Assignment: Output the lines from the beginning of the items through the line containing "ולצורכי התלמידים במובן זה.", inclusive, as a Markdown table with a column named Row for the row number and a column named Line for the line itself, omitting blank lines.
================
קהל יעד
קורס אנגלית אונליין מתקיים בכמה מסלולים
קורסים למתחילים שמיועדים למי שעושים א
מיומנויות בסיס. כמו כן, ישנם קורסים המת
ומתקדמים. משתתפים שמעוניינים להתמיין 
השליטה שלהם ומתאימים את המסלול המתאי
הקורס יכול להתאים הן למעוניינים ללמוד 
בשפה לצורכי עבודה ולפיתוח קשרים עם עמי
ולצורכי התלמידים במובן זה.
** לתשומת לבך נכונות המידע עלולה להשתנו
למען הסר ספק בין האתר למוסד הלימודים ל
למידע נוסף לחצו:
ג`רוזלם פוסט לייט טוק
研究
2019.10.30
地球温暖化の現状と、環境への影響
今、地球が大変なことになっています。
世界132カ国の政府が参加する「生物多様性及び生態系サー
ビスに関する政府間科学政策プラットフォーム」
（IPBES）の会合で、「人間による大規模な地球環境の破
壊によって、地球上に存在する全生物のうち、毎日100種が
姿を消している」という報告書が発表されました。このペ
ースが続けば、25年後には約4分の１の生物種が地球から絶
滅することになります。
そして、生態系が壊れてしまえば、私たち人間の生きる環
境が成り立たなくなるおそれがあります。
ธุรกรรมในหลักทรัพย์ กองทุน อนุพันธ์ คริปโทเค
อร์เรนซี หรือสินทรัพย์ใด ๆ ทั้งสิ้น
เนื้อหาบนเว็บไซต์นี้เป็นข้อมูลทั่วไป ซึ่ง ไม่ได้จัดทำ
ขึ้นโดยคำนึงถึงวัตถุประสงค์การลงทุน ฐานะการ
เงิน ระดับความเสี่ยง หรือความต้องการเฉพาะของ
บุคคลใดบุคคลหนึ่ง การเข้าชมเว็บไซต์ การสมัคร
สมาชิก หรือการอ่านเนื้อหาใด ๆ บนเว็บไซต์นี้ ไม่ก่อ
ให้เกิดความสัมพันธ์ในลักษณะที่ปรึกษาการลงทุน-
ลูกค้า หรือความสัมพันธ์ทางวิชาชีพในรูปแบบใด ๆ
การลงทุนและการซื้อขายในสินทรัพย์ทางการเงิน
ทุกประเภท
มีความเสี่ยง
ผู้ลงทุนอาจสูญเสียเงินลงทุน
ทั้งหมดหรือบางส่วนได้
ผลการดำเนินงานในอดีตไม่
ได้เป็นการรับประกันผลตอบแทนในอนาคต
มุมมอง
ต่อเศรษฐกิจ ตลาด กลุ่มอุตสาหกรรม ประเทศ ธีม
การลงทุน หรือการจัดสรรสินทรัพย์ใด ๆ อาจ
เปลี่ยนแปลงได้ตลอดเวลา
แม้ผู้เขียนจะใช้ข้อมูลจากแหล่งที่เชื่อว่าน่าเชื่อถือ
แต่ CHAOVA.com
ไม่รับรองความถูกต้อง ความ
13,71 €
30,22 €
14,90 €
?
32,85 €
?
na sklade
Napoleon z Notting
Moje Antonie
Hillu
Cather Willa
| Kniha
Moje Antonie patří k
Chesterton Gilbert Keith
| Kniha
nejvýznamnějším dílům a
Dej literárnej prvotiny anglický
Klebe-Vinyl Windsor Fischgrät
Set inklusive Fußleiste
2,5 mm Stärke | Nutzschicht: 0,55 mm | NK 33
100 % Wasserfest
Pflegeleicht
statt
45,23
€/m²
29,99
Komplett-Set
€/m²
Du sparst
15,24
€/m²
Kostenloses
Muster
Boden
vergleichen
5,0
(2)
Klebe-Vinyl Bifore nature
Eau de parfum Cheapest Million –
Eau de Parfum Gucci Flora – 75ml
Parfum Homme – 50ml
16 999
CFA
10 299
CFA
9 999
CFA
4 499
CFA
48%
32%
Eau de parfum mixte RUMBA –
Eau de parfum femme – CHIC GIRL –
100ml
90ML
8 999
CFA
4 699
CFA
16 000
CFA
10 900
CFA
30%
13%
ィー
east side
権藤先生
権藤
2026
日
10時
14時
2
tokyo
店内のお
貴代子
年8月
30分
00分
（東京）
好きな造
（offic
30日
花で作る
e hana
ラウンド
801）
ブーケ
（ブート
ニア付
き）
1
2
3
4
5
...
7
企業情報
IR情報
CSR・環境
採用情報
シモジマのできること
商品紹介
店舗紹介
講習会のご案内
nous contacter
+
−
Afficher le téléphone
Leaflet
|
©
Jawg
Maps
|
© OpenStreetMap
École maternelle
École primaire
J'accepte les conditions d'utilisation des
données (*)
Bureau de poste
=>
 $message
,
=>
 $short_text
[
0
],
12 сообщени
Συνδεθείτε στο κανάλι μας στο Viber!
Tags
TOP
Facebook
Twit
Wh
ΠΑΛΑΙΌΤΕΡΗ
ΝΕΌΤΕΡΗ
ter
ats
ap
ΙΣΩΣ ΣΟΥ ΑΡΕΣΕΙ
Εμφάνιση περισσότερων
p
================
Response:
| Row | Line |
|---|---|
| 1 | קהל יעד |
| 2 | קורס אנגלית אונליין מתקיים בכמה מסלולים |
| 3 | קורסים למתחילים שמיועדים למי שעושים א |
| 4 | מיומנויות בסיס. כמו כן, ישנם קורסים המת |
| 5 | ומתקדמים. משתתפים שמעוניינים להתמיין  |
| 6 | השליטה שלהם ומתאימים את המסלול המתאי |
| 7 | הקורס יכול להתאים הן למעוניינים ללמוד  |
| 8 | בשפה לצורכי עבודה ולפיתוח קשרים עם עמי |
| 9 | ולצורכי התלמידים במובן זה. |